Problem to solve >> Filter the items below, copying out every line that contains the string "ISSN". Matching is case-sensitive.

Source material >>
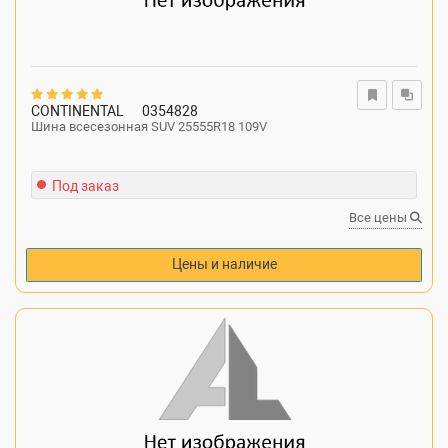
CONTINENTAL
0354828
Шина всесезонная SUV 25555R18 109V
Под заказ
Все цены
Цены и наличие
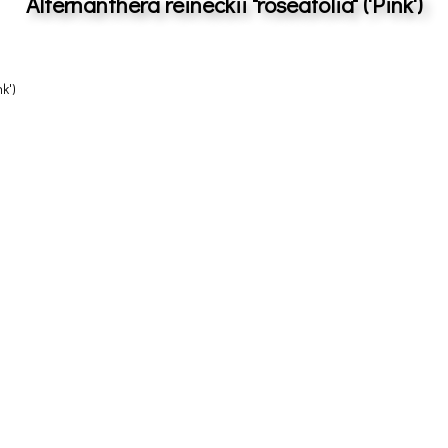
Alternanthera reineckii "roseafolia" ('Pink')
nk')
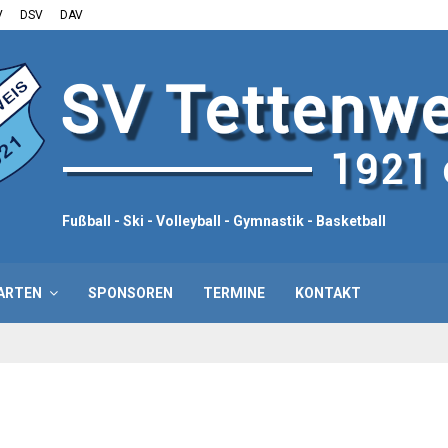
V
DSV
DAV
Fußball - Ski - Volleyball - Gymnastik - Basketball
ARTEN
SPONSOREN
TERMINE
KONTAKT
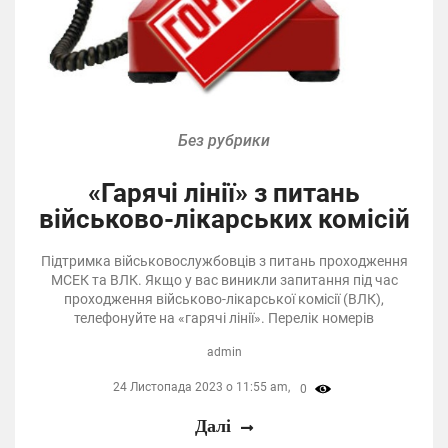
Без рубрики
«Гарячі лінії» з питань
військово-лікарських комісій
Підтримка військовослужбовців з питань проходження
МСЕК та ВЛК. Якщо у вас виникли запитання під час
проходження військово-лікарської комісії (ВЛК),
телефонуйте на «гарячі лінії». Перелік номерів
admin
24 Листопада 2023 о 11:55 am,
0
Далі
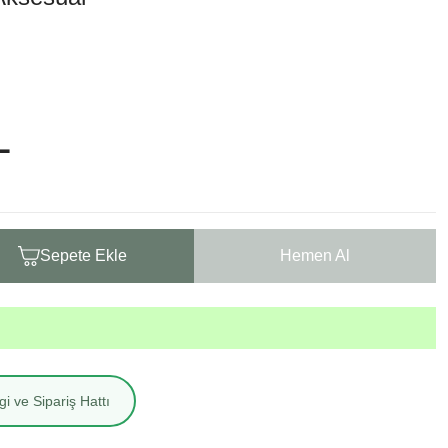
L
Sepete Ekle
Hemen Al
i ve Sipariş Hattı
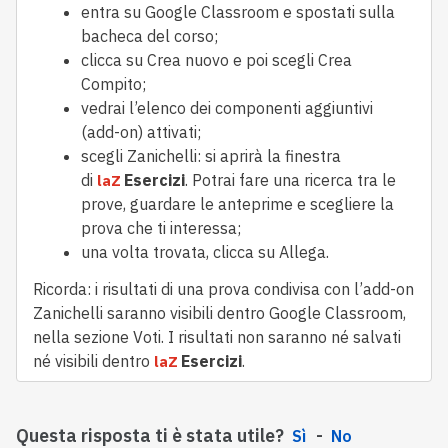
entra su Google Classroom e spostati sulla 
bacheca del corso;
clicca su Crea nuovo e poi scegli Crea 
Compito;
vedrai l’elenco dei componenti aggiuntivi 
(add-on) attivati;
scegli Zanichelli: si aprirà la finestra 
di 
Esercizi
. Potrai fare una ricerca tra le 
laZ 
prove, guardare le anteprime e scegliere la 
prova che ti interessa; 
una volta trovata, clicca su Allega.
Ricorda: i risultati di una prova condivisa con l’add-on 
Zanichelli saranno visibili dentro Google Classroom, 
nella sezione Voti. I risultati non saranno né salvati 
né visibili dentro 
Esercizi
.
laZ 
Questa risposta ti è stata utile?
Sì
No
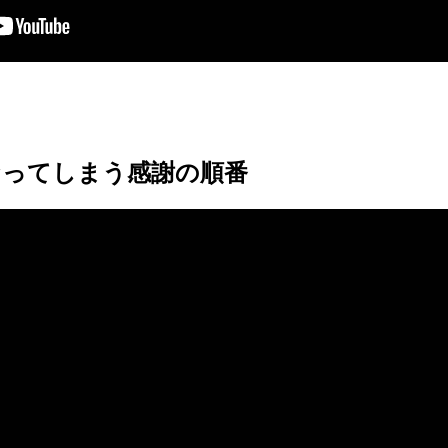
なってしまう感謝の順番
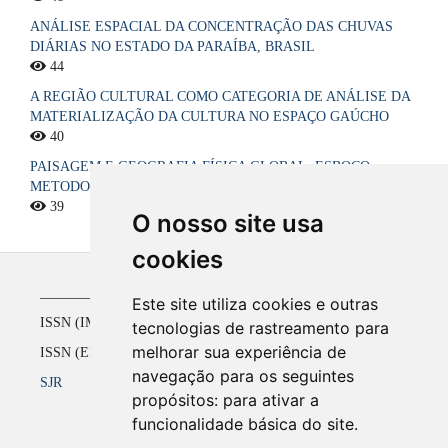
ANÁLISE ESPACIAL DA CONCENTRAÇÃO DAS CHUVAS
DIÁRIAS NO ESTADO DA PARAÍBA, BRASIL
44
A REGIÃO CULTURAL COMO CATEGORIA DE ANÁLISE DA
MATERIALIZAÇÃO DA CULTURA NO ESPAÇO GAÚCHO
40
PAISAGEM E GEOGRAFIA FÍSICA GLOBAL. ESBOÇO
METODOLÓGICO
39
O nosso site usa
cookies
_____________________________________________
Este site utiliza cookies e outras
ISSN (IMPRESSO) 1516-4136 até 2008
tecnologias de rastreamento para
melhorar sua experiência de
ISSN (ELETRÔNICO) 2177-2738 a partir de 2009
navegação para os seguintes
SJR
propósitos:
para ativar a
funcionalidade básica do site
.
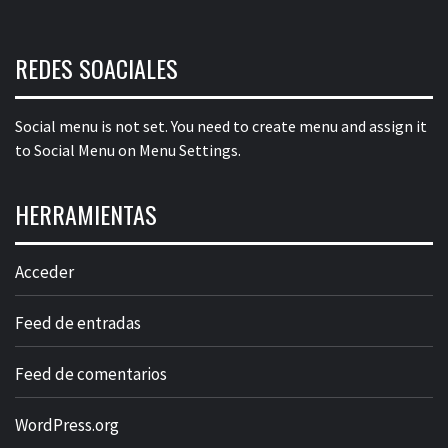
REDES SOACIALES
Social menu is not set. You need to create menu and assign it
to Social Menu on Menu Settings.
HERRAMIENTAS
Acceder
Feed de entradas
Feed de comentarios
WordPress.org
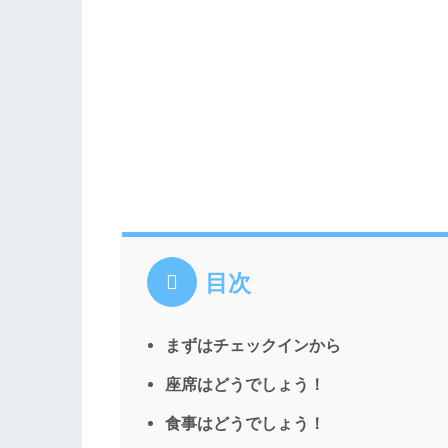
目次
まずはチェックインから
座席はどうでしょう！
食事はどうでしょう！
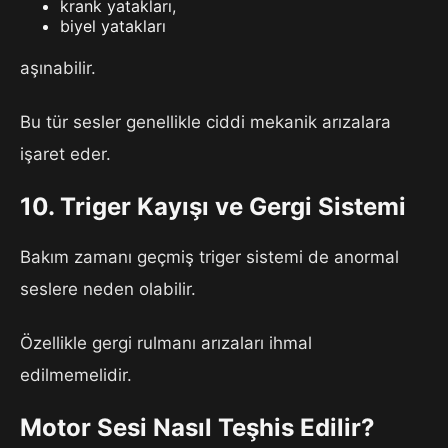
krank yatakları,
biyel yatakları
aşınabilir.
Bu tür sesler genellikle ciddi mekanik arızalara
işaret eder.
10. Triger Kayışı ve Gergi Sistemi
Bakım zamanı geçmiş triger sistemi de anormal
seslere neden olabilir.
Özellikle gergi rulmanı arızaları ihmal
edilmemelidir.
Motor Sesi Nasıl Teşhis Edilir?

Answer area >>
ISSN (IMPRESSO) 1516-4136 até 2008
ISSN (ELETRÔNICO) 2177-2738 a partir de 2009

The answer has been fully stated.